А что же иудеи? Они заняли выжидательную позицию. Их долгое и упорное бездействие могло означать лишь одно: иудеи ждут удобного момента, когда появится возможность нанести удар по юной христианской церкви, а заодно и по ее ненавистному апостолу. Они посчитали, что такой момент наступил, когда в Ахайю прибыл новый проконсул — Юний Анней Новат Галлион. Этот человек лишь мельком упоминается в Деяниях, а между тем он заслуживает всяческих похвал благодаря своему мягкому и благородному характеру. Он являлся отпрыском знаменитого рода: родился в Кордове (Испания) в семье Луция Аннея Сенеки и его жены Гельвии. У него было два младших брата: Л. Анней Сенека стал знаменитым философом, наставником императора Нерона, а Анней Мела — отцом эпического поэта Лукана. Почему старший из сыновей носил имя Галлиона, следует пояснить особо: дело в том, что будущий прокуратор был в свое время усыновлен другом отца, известным ритором по имени Юний Галлион, и, соответственно, взял его имя. Этот человек удостоился нескольких упоминаний в античной литературе. В частности, Сенека посвятил ему философские диалоги «О гневе» и «О счастливой жизни». Он восхвалял его обаятельный нрав; это же качество отмечал поэт Стаций, который называл своего друга «милым Галлионом».

И этот образованный и «милый» человек, едва получив назначение на высокий пост проконсула Ахайи, оказался вовлечен в исключительно глупый и бессмысленный спор иудеев. Враги Павла постоянно меняли тактику борьбы, приспосабливаясь к форме правления в том городе, где разворачивался конфликт. Мы уже видели, как они действовали в римской колонии — строили обвинения на законодательной базе. В свободном греческом городе они предпочитали использовать демагогию. В Коринфе их методы борьбы приобрели новый — и весьма тонкий — оттенок, который невнимательный читатель может и не заметить. Они понимали, что если просто обвинить Павла в неуважении к иудейской религии, это не даст желаемых результатов. Требовалось нечто более драматичное, что не только произвело бы впечатление на проконсула, но и напугало бы еще не свыкшегося с должностью Галлиона. В итоге «напали иудеи единодушно на Павла»44. На практике это означало, что они устроили настоящую демонстрацию для привлечения внимания городского начальства, а затем привели апостола на судилище в базилику, поставив перед бемой[40]. И обвинили его в том, что «он учит чтить Бога не по закону».
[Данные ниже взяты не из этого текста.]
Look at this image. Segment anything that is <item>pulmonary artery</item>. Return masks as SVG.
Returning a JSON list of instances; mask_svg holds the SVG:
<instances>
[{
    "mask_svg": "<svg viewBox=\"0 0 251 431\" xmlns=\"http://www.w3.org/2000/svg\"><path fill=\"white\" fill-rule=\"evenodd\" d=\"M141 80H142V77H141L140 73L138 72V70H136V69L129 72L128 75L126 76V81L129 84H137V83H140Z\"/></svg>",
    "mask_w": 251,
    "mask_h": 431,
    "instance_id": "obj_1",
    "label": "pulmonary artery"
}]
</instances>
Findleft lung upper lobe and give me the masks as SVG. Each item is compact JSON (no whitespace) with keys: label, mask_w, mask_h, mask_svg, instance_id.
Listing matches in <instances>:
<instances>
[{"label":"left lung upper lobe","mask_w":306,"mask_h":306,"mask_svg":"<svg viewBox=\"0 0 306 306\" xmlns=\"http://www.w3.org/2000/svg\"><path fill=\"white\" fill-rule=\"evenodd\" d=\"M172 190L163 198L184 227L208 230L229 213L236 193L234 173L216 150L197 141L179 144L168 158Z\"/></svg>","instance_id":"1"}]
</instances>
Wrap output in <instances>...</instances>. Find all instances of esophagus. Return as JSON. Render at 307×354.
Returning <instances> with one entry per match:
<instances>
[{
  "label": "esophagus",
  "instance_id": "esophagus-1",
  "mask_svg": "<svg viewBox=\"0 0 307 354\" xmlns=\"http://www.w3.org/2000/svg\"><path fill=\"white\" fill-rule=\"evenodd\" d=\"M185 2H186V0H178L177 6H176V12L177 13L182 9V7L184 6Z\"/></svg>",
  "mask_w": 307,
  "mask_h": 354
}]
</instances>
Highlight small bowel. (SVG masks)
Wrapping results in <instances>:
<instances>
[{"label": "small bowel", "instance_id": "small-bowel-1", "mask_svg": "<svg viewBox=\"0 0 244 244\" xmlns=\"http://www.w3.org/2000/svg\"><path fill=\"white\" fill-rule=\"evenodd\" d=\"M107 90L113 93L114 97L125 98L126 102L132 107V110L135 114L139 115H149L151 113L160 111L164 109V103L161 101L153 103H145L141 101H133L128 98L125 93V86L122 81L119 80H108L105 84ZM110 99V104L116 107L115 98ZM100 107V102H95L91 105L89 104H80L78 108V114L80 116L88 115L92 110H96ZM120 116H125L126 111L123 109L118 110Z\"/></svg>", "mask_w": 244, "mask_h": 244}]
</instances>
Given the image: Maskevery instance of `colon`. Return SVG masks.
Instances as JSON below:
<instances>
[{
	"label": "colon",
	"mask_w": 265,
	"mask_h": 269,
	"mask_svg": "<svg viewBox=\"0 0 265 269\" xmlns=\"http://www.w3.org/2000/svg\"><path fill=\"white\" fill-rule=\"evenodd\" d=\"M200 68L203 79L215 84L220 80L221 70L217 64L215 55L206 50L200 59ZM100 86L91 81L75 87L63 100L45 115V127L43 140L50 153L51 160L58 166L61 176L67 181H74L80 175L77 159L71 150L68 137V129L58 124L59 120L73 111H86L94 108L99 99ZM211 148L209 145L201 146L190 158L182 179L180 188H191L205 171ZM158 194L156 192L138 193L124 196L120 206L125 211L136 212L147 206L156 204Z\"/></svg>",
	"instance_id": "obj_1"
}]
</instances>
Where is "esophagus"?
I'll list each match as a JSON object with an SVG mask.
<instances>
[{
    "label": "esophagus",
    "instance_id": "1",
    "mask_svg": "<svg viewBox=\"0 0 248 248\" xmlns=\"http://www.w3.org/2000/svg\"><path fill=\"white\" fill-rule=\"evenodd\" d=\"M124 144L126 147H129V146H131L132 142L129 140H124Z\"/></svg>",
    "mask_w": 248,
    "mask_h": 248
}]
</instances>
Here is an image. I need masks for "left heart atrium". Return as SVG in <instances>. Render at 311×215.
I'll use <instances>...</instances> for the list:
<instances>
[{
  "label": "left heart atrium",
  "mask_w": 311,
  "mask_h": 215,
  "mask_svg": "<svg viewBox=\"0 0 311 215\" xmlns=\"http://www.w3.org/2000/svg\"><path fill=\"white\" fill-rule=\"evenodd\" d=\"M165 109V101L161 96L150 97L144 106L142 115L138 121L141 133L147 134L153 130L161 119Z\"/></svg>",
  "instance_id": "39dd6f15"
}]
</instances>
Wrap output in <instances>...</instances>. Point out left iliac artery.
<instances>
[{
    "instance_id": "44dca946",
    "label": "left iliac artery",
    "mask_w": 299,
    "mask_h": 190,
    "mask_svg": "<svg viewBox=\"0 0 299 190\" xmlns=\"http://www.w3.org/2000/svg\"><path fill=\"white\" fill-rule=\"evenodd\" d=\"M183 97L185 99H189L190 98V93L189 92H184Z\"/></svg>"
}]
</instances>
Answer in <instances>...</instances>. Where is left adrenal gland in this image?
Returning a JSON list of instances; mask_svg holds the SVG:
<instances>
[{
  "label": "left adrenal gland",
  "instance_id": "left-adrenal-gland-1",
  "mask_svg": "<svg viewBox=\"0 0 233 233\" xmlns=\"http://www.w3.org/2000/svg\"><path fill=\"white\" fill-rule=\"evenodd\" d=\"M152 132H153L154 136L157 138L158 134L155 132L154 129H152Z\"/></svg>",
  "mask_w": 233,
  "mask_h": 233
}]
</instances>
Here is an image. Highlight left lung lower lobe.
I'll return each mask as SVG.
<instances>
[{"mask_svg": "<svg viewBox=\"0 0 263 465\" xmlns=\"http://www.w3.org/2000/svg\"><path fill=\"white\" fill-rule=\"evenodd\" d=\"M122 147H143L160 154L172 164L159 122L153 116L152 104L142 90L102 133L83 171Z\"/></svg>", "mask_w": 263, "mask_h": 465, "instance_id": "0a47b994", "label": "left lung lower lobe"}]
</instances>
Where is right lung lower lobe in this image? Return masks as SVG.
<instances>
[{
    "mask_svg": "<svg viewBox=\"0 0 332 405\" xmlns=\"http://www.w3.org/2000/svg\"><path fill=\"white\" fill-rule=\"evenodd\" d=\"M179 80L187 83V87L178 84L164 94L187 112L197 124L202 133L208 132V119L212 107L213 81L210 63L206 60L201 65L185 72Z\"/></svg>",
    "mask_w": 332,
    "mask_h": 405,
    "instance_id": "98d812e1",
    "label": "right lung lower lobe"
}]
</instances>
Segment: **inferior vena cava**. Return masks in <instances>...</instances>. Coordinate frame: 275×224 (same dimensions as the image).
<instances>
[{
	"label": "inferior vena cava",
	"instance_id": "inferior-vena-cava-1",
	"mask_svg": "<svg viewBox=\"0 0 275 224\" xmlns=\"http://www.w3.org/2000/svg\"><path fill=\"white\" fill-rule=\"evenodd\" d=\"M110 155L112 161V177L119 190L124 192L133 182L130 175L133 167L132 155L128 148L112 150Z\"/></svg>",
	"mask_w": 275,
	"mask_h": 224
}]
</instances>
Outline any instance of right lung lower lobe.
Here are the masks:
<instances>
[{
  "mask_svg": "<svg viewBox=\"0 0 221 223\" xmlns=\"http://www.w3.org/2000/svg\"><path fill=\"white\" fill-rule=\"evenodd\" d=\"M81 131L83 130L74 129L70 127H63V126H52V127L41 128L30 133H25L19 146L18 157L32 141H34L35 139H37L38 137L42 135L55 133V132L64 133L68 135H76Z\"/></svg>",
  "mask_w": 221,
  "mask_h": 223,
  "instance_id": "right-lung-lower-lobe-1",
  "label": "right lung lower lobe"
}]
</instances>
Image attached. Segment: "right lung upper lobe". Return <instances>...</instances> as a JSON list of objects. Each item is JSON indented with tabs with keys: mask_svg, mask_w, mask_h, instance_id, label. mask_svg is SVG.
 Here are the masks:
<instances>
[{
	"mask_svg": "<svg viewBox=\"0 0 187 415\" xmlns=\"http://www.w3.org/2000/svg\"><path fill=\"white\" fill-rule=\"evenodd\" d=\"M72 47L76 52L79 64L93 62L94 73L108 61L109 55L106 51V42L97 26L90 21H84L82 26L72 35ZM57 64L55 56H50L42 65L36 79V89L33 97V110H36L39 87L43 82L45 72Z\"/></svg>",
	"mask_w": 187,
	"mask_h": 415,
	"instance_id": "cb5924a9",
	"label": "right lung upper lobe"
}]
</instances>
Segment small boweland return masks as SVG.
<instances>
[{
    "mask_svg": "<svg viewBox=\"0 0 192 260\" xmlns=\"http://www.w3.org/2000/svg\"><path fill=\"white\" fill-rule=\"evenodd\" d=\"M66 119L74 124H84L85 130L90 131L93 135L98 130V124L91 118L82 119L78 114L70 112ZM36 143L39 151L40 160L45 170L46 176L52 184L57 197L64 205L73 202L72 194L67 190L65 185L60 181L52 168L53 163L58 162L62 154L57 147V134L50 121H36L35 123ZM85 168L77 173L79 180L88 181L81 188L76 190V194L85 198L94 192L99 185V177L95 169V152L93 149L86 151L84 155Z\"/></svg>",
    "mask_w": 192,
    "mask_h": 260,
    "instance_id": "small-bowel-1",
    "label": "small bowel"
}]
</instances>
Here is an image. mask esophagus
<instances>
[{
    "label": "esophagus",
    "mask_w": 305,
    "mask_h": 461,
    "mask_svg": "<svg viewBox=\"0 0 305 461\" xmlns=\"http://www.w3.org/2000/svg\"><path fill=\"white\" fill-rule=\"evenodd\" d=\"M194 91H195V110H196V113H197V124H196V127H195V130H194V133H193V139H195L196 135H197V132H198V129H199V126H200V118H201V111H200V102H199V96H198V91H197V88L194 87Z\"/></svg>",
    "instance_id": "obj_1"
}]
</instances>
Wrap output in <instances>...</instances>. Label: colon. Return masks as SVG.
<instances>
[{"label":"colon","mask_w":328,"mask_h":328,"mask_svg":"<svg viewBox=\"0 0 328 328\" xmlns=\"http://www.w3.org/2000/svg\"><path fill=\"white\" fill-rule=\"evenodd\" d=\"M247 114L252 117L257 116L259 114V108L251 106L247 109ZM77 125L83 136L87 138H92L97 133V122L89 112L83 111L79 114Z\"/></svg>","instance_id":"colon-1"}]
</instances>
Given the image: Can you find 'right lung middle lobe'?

Суть обвинения заключалась в следующем: иудаизм, как форма поклонения божеству, подпадал под защиту римских законов, и Павел нанес оскорбление узаконенной религии. Это был образчик типичной еврейской казуистики, а поддержку оказывала собравшаяся толпа «обиженных». Вся картина приводит на память шумную сцену, разыгравшуюся в присутствии Понтия Пилата.

Галлион, однако, не поддался на провокацию и проявил завидное спокойствие. Ах, как бы я хотел присутствовать при этом зрелище! Облаченный в белую тогу брат Сенеки восседал в кресле, с одной стороны от него тянулась обрамленная колоннами дорога на Лехеон, а с другой — возвышалась огромная масса Акрокоринфа. Солнце играло на бронзовых шлемах римских легионеров, рядом стояли ликторы с заготовленными орудиями наказания. А перед проконсулом на цветном мраморном полу скорчился Павел. Можно представить, как Галлион повелительно вскинул руку, и шум в стане иудеев постепенно смолк. Проконсул выслушал обвиняющую сторону, затем — даже не дав раскрыть рта апостолу — повернулся в сторону евреев и объявил: «Иудеи! Если бы какая-нибудь была обида или злой умысел, то я имел бы причину выслушивать вас. Но когда идет спор об учениях и об именах и о законе вашем, то разбирайтесь сами. Я не хочу быть судьею в этом».

Ликторам был дан приказ очистить место судилища. Но поскольку вердикт проконсула напрямую касался собравшихся язычников, они разошлись не скоро. Они схватили Сосфена, начальника синагоги, и долго били его перед зданием судилища. Прокуратор же не обратил на это ни малейшего внимания: «Галлион ни мало не беспокоился о том».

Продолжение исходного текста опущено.